Besides FOSS, we also find very good public domain resources like PhET (https://phet.colorado.edu/), which provides many good animation simulations covering math, physics, chemistry, earth science, and biology. Now I keep maintaining the traditional Chinese translation of PhET. You can try it and introduce appropriate simulations to students and teachers.
We use new materials in our ezgo system and don’t specify it’s Linux and KDE desktop.
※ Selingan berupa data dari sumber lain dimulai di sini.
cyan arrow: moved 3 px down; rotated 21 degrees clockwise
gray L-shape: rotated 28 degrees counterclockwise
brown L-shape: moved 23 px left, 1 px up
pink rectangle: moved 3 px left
We just tell users to try and use these software (of course including Gimp/Inkscape/Krita/Blender/…)
These years actually many parents (not teachers) appreciate ezgo very much because they think these software/games/simulations are good to their children.
We also have introduced the concept of ezgo to Ahmad Haris and the BlankOn team in around 2015. You can talk to Haris or Iwan for this too.
Don’t give up or feel depressive. You’re not alone. Let’s go together.
Mendapat Banyak Oleh-oleh
Pada hari pertama, Sabtu pagi saya sempat mengikuti beberapa sesi sebagai peserta; Sesinya pak Andika, pak Aftian, dan sesinya pak Iwan.
Saya sangat tertarik dengan sesinya pak Aftian. Beliau menyampaikan cara menata agar perangkat komputer GNOME dapat digunakan menulis pegon. Sesi pak Aftian ini ditindaklanjuti ide tersebut. Semoga lancar. Dan saya juga sangat agar penulisan aksara jawa (Hanacaraka) di GNOME bisa segera disempurnakan.
Selain mengikuti acara GNOME Asia Summit, saya sengaja menginap di tempat Bang Gofur. Teman saya yang satu ini sangat baik sekali. Beliau juga ahli komputer. Saya banyak belajar dari beliau. Beliau jugalah yang menjemput dan mengantar saya. Semoga Allah memberinya balasan yang lebih baik. Amin.
Sengaja beberapa souvenir dari acara GNOME Asia Summit saya tinggal di kamar tempat saya numpang menginap. Semoga bermanfaat.
Pokoke ikut GNOME Asia Summit asyik banget. Sure.
Semoga pada kesempatan berikutnya dapat lebih berkontribusi lagi.